The new architecture has worked, but there are still areas we want to improve, such as automation and ETL tooling that will make it easier to load new datasets and create new insights.
Transition: This new architecture enables two distinct environments for creating new data insights
Product calculations are built as producer-style mapreduce jobs – reading and writing to the same HBase row. For example, a trend in energy usage for the current bill period will be derived from the usage data present in the row and used to forecast the customers energy consumption and spending for the current period.
Insights are accessed by a service query layer. An template HBase service container can be easily extended to create service API’s for different insight products. Service client applications are used by reporting pipelines and embedded web components.
Offline analysis and experimentation occurs in the data warehouse. Hive, BI tools (platfora, datameer), and raw mapreduce jobs are used to create aggregate reports, and non-product analytics such as customer program eligibility.
These tools are also used for ad-hoc analysis of full energy usage datasets, such as electric car charging trends or the impact of the super bowl on energy consumption.
In the future we look to link the two systems, enabling analytics developed offline to be ‘promoted’ to product calculations.
Transition: What’s been the result of a switch to hadoop architecture?
Batch analytics calculated via the producer pattern are much more amenable to the MR parallelization and take advantage of HBase row locality. Run time reduced significantly. Some jobs could be multi-tenant, which are easier to operate.
Individual insight query latency dropped from several seconds to ~10ms. Our performance tests measure at the 99.999% point on the latency tail, so average time is even faster. Query latency has been critical for SOA-model SLA’s, since multiple external services will access this data in real time.
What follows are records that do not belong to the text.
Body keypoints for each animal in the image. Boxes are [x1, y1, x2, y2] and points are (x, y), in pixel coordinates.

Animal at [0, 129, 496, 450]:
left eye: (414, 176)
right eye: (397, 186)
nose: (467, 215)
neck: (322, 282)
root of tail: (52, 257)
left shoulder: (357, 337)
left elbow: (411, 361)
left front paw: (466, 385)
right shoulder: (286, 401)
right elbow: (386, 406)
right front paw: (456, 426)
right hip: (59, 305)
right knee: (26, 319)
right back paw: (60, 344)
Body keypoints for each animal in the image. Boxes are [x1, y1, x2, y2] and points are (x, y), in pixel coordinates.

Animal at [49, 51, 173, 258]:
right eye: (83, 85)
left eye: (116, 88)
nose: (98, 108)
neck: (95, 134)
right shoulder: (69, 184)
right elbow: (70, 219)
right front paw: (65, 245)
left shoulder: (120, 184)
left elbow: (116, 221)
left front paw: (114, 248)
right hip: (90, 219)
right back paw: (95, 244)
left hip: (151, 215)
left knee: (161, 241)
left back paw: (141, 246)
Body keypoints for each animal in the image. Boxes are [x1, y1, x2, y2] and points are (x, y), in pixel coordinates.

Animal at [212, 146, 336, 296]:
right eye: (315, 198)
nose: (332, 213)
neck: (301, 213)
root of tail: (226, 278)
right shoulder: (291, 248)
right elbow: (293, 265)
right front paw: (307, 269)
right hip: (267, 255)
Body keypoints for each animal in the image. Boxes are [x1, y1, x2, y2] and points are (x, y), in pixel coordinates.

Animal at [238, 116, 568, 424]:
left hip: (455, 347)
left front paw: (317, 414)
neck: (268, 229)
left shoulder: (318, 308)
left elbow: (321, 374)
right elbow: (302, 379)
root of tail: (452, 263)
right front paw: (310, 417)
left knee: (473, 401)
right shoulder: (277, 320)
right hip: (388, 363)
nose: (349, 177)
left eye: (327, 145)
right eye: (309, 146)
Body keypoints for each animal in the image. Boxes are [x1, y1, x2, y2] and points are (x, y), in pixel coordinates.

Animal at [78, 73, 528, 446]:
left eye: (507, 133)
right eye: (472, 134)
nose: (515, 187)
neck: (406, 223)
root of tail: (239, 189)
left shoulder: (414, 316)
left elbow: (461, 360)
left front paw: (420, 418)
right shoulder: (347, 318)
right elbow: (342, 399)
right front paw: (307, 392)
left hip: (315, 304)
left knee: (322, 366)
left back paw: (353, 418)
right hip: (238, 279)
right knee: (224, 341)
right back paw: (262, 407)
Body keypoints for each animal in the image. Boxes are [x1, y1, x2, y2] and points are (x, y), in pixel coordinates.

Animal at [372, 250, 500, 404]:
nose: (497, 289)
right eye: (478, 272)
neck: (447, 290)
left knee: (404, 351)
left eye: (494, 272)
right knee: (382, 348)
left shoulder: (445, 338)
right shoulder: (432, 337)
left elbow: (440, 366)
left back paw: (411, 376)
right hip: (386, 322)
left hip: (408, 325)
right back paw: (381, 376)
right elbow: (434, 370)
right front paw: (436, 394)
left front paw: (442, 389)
Analytic development time is faster, although it could still be improved. Development speedups came from adding a data warehouse cluster for development and experimentation, which used more analyst friendly tools like hive and scalding. Also, the entity-based schema used in production is more amenable to adding new data.
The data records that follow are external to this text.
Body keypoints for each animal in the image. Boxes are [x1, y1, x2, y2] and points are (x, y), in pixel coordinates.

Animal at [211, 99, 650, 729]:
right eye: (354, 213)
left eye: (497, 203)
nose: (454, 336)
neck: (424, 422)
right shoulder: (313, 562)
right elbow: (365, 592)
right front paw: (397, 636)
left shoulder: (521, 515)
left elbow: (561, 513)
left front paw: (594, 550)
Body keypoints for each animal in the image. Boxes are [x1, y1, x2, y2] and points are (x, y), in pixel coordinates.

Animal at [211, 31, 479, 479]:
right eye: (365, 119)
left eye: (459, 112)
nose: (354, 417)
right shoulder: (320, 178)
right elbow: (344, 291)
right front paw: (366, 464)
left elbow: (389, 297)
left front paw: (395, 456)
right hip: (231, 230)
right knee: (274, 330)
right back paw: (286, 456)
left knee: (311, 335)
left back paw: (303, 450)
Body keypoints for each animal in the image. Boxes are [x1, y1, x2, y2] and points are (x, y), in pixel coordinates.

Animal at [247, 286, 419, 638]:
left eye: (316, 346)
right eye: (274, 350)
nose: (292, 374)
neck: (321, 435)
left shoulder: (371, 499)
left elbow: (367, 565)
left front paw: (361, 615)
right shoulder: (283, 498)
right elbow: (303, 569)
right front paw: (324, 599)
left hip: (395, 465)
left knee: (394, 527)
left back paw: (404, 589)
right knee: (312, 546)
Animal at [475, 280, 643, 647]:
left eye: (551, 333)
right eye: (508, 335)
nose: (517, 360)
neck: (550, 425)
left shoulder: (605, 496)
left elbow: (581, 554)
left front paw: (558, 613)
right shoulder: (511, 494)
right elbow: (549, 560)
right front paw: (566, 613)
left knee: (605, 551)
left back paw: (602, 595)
Transition: We’ve had some success but encountered challenges along the way. Here are some lessons we learned:
There are numerous experts in the HBase community, and chances are someone has tried to do what you have
Cloudera support critical in helping with hadoop challenges:
Cloudera Support
Issue resolution and escalation. Ex:Jobtracker memory issues and configuration. Escalate to the larger hadoop community
Backport critical patches. HBase sequence ID and cell overwrite bugs
Tuning and configuration guidance. HBase, sqoop
Apache HBase community
Community technical guidance: message boards, meetups, Hbasecon
New feature development: hbase community always open to new ideas for improvements
Roadmap planning: What relevent features will be released in the next versions of the software,. Ex, how would stripe-compaction or new block cache implementations impact your architecture?
Refs:
HBase-8521 (cell overwrites)
HBase-6590 (hfile sequence id’s)base
HBase-10958 (blindspot)
Transition: Other lessons learned
With any moderately sized hadoop cluster you will need infrastructure to collect logs, monitor processes, and analyze metrics. We have effectively used cloudera manager for this purpose. CM will alerting on service process status changes, report performance metrics like read-latency, clock-skew. Post-issue forensics via log file analysis. Custom charting enables you to create dashboards to analyze your specific bottlenecks or recurring issues.
Upgrade often. Hadoop components are routinely patched, so be sure to upgrade and use cloudera and the community to understand issues with your current releases. Always test your upgrades.
Backup data for safety. We use HBase snapshot exports, then distcp to a backup cluster. Cloudera manager has a useful UI for managing distcp’s.